Since the blockade started on Saturday, Khorshed Alam, 50, did not bring his vehicle out on the streets in fear of violence and arson attacks. But yesterday he had to because he had no other way of managing a family of seven.
Around 7:30am, when he reached CNB area under Chandgaon Police Station with two passengers, six to seven youths hurled brick chips at his vehicle.
As he stopped, the attackers splashed flammable liquid on the vehicle and the driver and set both ablaze. The passengers managed to escape the flames.
“I begged them not to destroy the auto-rickshaw, as it was the only source of income for my family.  They did not listen. Instead, they sprayed some liquid on me and set me on fire,” said driver Khorshed.
Locals and police rushed him to Chittagong Medical College Hospital.

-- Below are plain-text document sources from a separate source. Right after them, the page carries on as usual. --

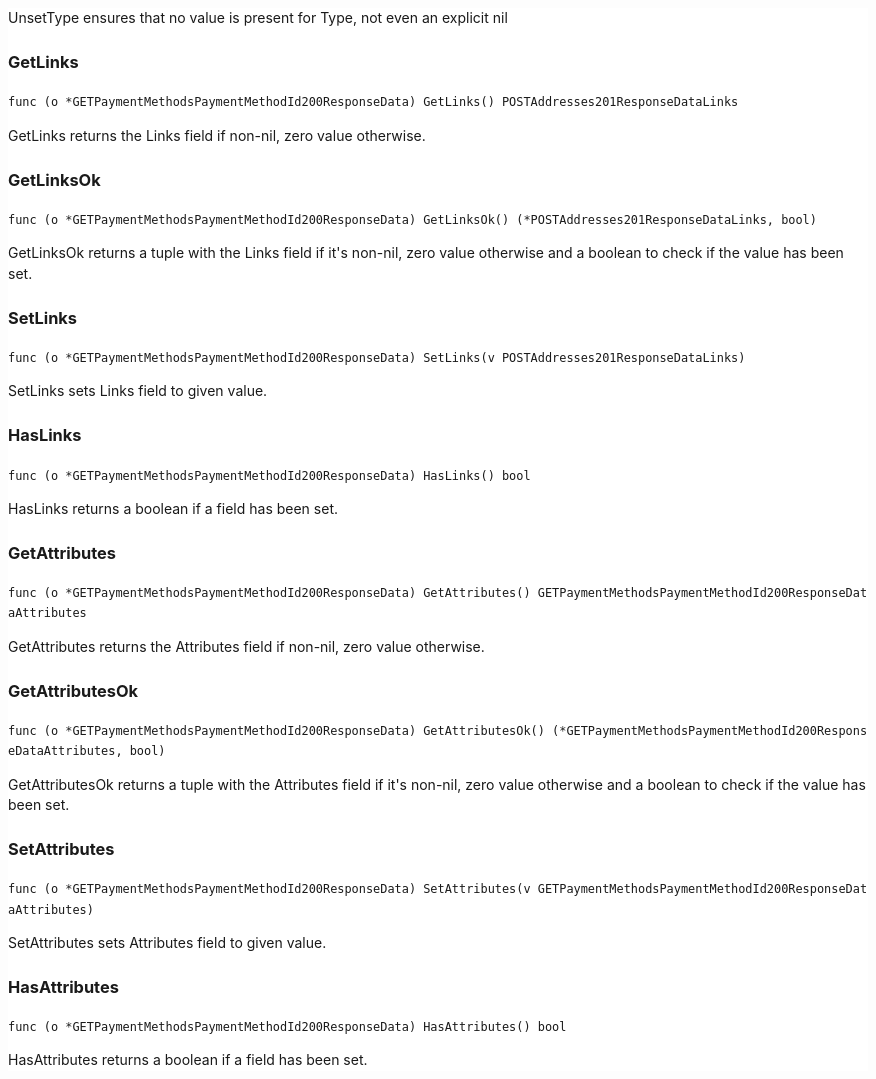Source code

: UnsetType ensures that no value is present for Type, not even an explicit nil
### GetLinks

`func (o *GETPaymentMethodsPaymentMethodId200ResponseData) GetLinks() POSTAddresses201ResponseDataLinks`

GetLinks returns the Links field if non-nil, zero value otherwise.

### GetLinksOk

`func (o *GETPaymentMethodsPaymentMethodId200ResponseData) GetLinksOk() (*POSTAddresses201ResponseDataLinks, bool)`

GetLinksOk returns a tuple with the Links field if it's non-nil, zero value otherwise
and a boolean to check if the value has been set.

### SetLinks

`func (o *GETPaymentMethodsPaymentMethodId200ResponseData) SetLinks(v POSTAddresses201ResponseDataLinks)`

SetLinks sets Links field to given value.

### HasLinks

`func (o *GETPaymentMethodsPaymentMethodId200ResponseData) HasLinks() bool`

HasLinks returns a boolean if a field has been set.

### GetAttributes

`func (o *GETPaymentMethodsPaymentMethodId200ResponseData) GetAttributes() GETPaymentMethodsPaymentMethodId200ResponseDataAttributes`

GetAttributes returns the Attributes field if non-nil, zero value otherwise.

### GetAttributesOk

`func (o *GETPaymentMethodsPaymentMethodId200ResponseData) GetAttributesOk() (*GETPaymentMethodsPaymentMethodId200ResponseDataAttributes, bool)`

GetAttributesOk returns a tuple with the Attributes field if it's non-nil, zero value otherwise
and a boolean to check if the value has been set.

### SetAttributes

`func (o *GETPaymentMethodsPaymentMethodId200ResponseData) SetAttributes(v GETPaymentMethodsPaymentMethodId200ResponseDataAttributes)`

SetAttributes sets Attributes field to given value.

### HasAttributes

`func (o *GETPaymentMethodsPaymentMethodId200ResponseData) HasAttributes() bool`

HasAttributes returns a boolean if a field has been set.
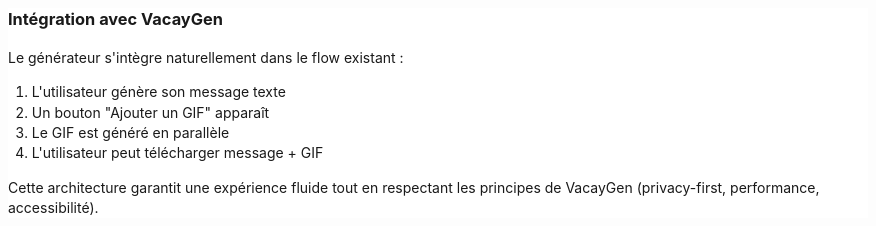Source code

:### Intégration avec VacayGen

Le générateur s'intègre naturellement dans le flow existant :

1. L'utilisateur génère son message texte
2. Un bouton "Ajouter un GIF" apparaît
3. Le GIF est généré en parallèle
4. L'utilisateur peut télécharger message + GIF

Cette architecture garantit une expérience fluide tout en respectant les principes de VacayGen (privacy-first, performance, accessibilité).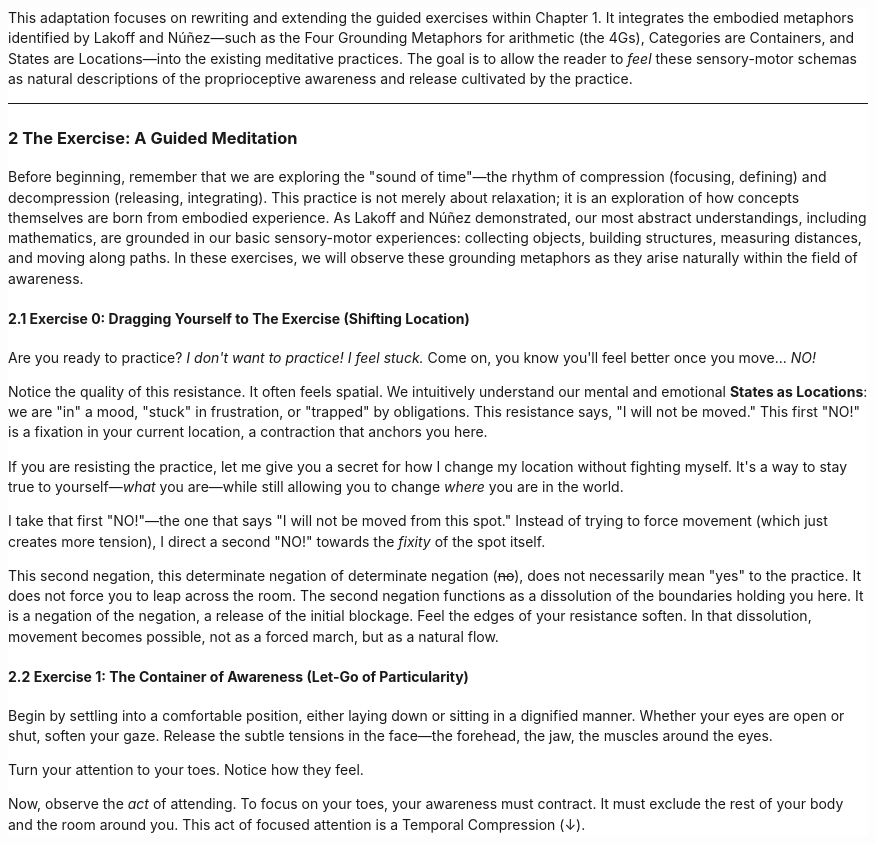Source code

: This adaptation focuses on rewriting and extending the guided exercises within Chapter 1. It integrates the embodied metaphors identified by Lakoff and Núñez—such as the Four Grounding Metaphors for arithmetic (the 4Gs), Categories are Containers, and States are Locations—into the existing meditative practices. The goal is to allow the reader to *feel* these sensory-motor schemas as natural descriptions of the proprioceptive awareness and release cultivated by the practice.

***

### 2 The Exercise: A Guided Meditation

Before beginning, remember that we are exploring the "sound of time"—the rhythm of compression (focusing, defining) and decompression (releasing, integrating). This practice is not merely about relaxation; it is an exploration of how concepts themselves are born from embodied experience. As Lakoff and Núñez demonstrated, our most abstract understandings, including mathematics, are grounded in our basic sensory-motor experiences: collecting objects, building structures, measuring distances, and moving along paths. In these exercises, we will observe these grounding metaphors as they arise naturally within the field of awareness.

#### 2.1 Exercise 0: Dragging Yourself to The Exercise (Shifting Location)

Are you ready to practice? *I don't want to practice! I feel stuck.* Come on, you know you'll feel better once you move... *NO!*

Notice the quality of this resistance. It often feels spatial. We intuitively understand our mental and emotional **States as Locations**: we are "in" a mood, "stuck" in frustration, or "trapped" by obligations. This resistance says, "I will not be moved." This first "NO!" is a fixation in your current location, a contraction that anchors you here.

If you are resisting the practice, let me give you a secret for how I change my location without fighting myself. It's a way to stay true to yourself—*what* you are—while still allowing you to change *where* you are in the world.

I take that first "NO!"—the one that says "I will not be moved from this spot." Instead of trying to force movement (which just creates more tension), I direct a second "NO!" towards the *fixity* of the spot itself.

This second negation, this determinate negation of determinate negation (~~no~~), does not necessarily mean "yes" to the practice. It does not force you to leap across the room. The second negation functions as a dissolution of the boundaries holding you here. It is a negation of the negation, a release of the initial blockage. Feel the edges of your resistance soften. In that dissolution, movement becomes possible, not as a forced march, but as a natural flow.

#### 2.2 Exercise 1: The Container of Awareness (Let-Go of Particularity)

Begin by settling into a comfortable position, either laying down or sitting in a dignified manner. Whether your eyes are open or shut, soften your gaze. Release the subtle tensions in the face—the forehead, the jaw, the muscles around the eyes.

Turn your attention to your toes. Notice how they feel.

Now, observe the *act* of attending. To focus on your toes, your awareness must contract. It must exclude the rest of your body and the room around you. This act of focused attention is a Temporal Compression (↓).

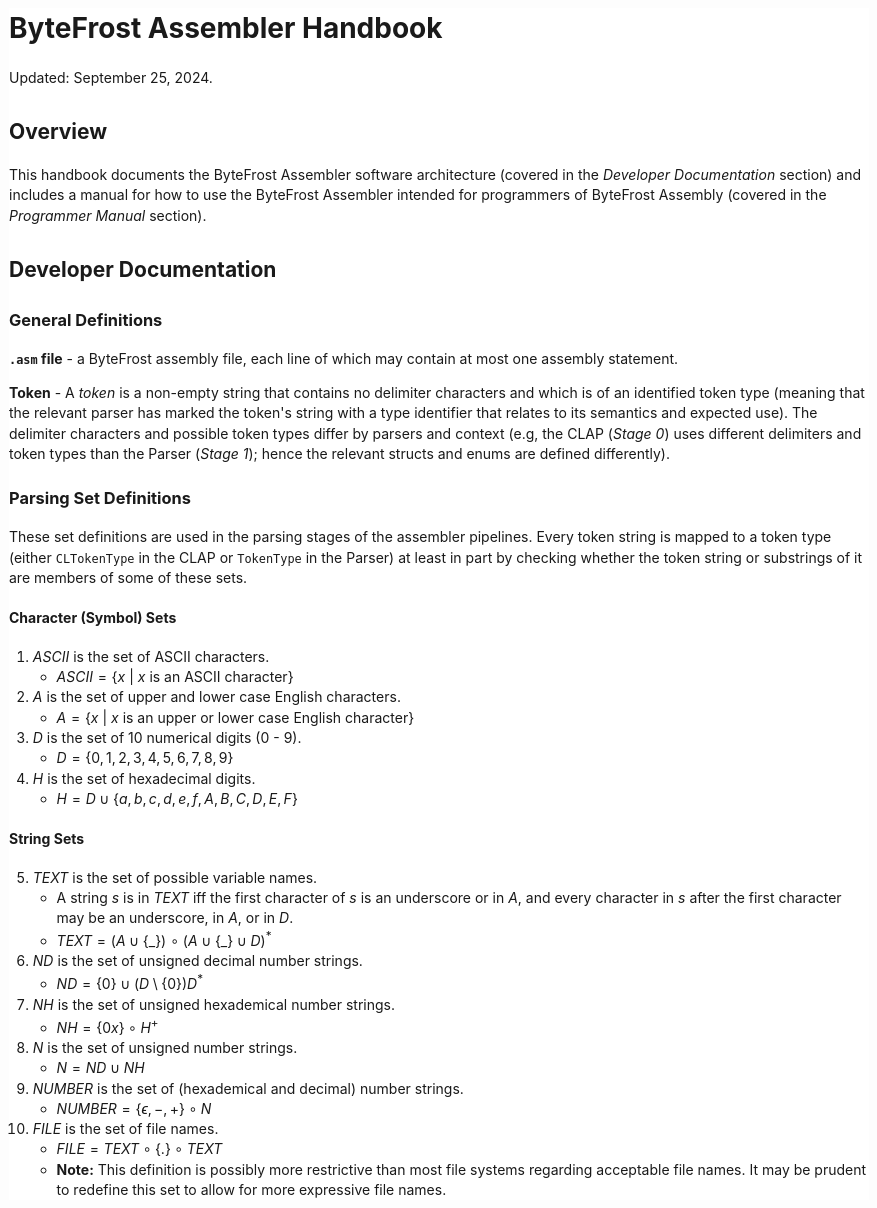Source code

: #   ByteFrost Assembler Handbook
Updated: September 25, 2024.

##  Overview

This handbook documents the ByteFrost Assembler software architecture (covered
in the *Developer Documentation* section) and includes a manual for how to use
the ByteFrost Assembler intended for programmers of ByteFrost Assembly (covered
in the *Programmer Manual* section).

##  Developer Documentation

### General Definitions

**`.asm` file** - a ByteFrost assembly file, each line of which may contain at
most one assembly statement.

**Token** - A *token* is a non-empty string that contains no delimiter 
characters and which is of an identified token type (meaning that the relevant
parser has marked the token's string with a type identifier that relates to its
semantics and expected use). The delimiter characters and possible token types
differ by parsers and context (e.g, the CLAP (*Stage 0*) uses different 
delimiters and token types than the Parser (*Stage 1*); hence the relevant
structs and enums are defined differently).

### Parsing Set Definitions

These set definitions are used in the parsing stages of the assembler pipelines.
Every token string is mapped to a token type (either `CLTokenType` in the CLAP 
or `TokenType` in the Parser) at least in part by checking whether the token
string or substrings of it are members of some of these sets.

####    Character (Symbol) Sets

1.  $ASCII$ is the set of ASCII characters.
    * $ASCII = \{x~|~ x \text{ is an ASCII character}\}$
2.  $A$ is the set of upper and lower case English characters.
    * $A = \{x~|~ x \text{ is an upper or lower case English character}\}$
3.  $D$ is the set of 10 numerical digits (0 - 9).
    * $D = \{0, 1, 2, 3, 4, 5, 6, 7, 8, 9\}$
4.  $H$ is the set of hexadecimal digits.
    * $H = D \cup \{a, b, c, d, e, f, A, B, C, D, E, F\}$

####    String Sets

5.  $TEXT$ is the set of possible variable names.
    * A string $s$ is in $TEXT$ iff the first character of $s$ is an underscore
     or in $A$, and every character in $s$ after the first character may be an
     underscore, in $A$, or in $D$.
    * $TEXT = (A \cup \{\_\})~\circ~(A \cup \{\_\} \cup D)^*$
6.  $ND$ is the set of unsigned decimal number strings.
    * $ND = \{0\} \cup (D \setminus \{0\})D^*$
7.  $NH$ is the set of unsigned hexademical number strings.
    * $NH = \{0x\} \circ H^+$
8.  $N$ is the set of unsigned number strings.
    * $N = ND \cup NH$
9.  $NUMBER$ is the set of (hexademical and decimal) number strings.
    * $NUMBER = \{\epsilon, -, +\} \circ N$
10. $FILE$ is the set of file names.
    * $FILE = TEXT \circ \{.\} \circ TEXT$
    * **Note:** This definition is possibly more restrictive than most file
    systems regarding acceptable file names. It may be prudent to redefine this
    set to allow for more expressive file names.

Khorshed’s wife Shamsunnahar is totally at a loss after the incident. She was found lamenting, “How will I manage his [her husband's] treatment and sustain the family now? All our savings have been exhausted in the last five days’ blockade.”
Meanwhile, two more victims of the Shahbagh bus arson — Abu Talha and Rahajul, who sustained 30 and 20 percent burns respectively — had to be moved to the DMCH ICU as their condition deteriorated.
Nurunnabi, an assistant sub-inspector posted at Rajarbagh Police Lines, Dhaka, who had received 35 percent burns in the same incident, is slowly improving, according to his daughter Rakhi.
Another victim of the arson attack, Geeta Sen, who sustained 11 percent burns, was discharged from the hospital yesterday.



Hasan's last moments were an anathema to everything beautiful about death - wrapping up a fruitful life well lived, final moments with family well loved, blessings for the journey ahead. The boy died alone with not a soul to watch out for his last breath. His mother was still on her way from Chittagong.